While rogue knitters may be “vandalizing” statues around town, all that “knit graffiti” doesn’t really reduce carbon dioxide levels, now does it? What about using shadowy forces to green the city instead?
As Washington City Paper reported in 2008, guerrilla gardening is not a new concept in the District:
Unlike celebrity guerrilla gardener [Richard] Reynolds, who, in his recently published book—as the Times mag reports—makes “references to horticultural ‘sleeper cells’ and ‘shock and awe’ plantings,'” [Columbia Heights resident Marcus] Popetz doesn’t act as if he’s involved in environmentally responsible espionage. There’s been no night-time gardening or “seed bombs” at the plot on Columbia Road. Popetz and crew (made up of the garden’s co-leader Sara Eigenberg and at any given time six to eight other gardeners) have never really tried to hide their work.

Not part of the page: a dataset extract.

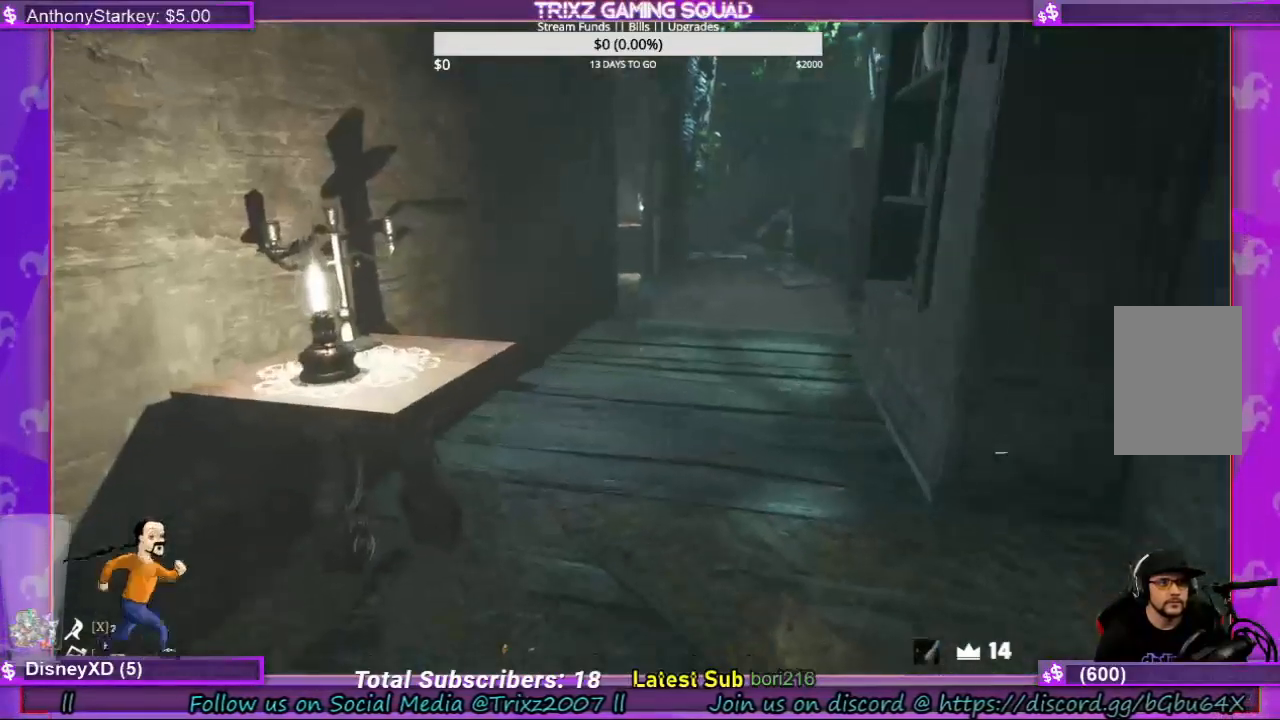
{"keys": ["w"], "mouse": [], "events": []}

Though technically, the community-oriented green thumbers are trespassing, no one seems to mind, especially not the neighborhood kids who help weed or the senior citizens who get handed surplus veggies. And the city, which is still trying to locate the owners of the abandoned lot the guerrillas commandeered, has not only failed to give the gardeners any grief but erected a gate to help protect the project.
Maybe the knitters and the gardeners can join forces?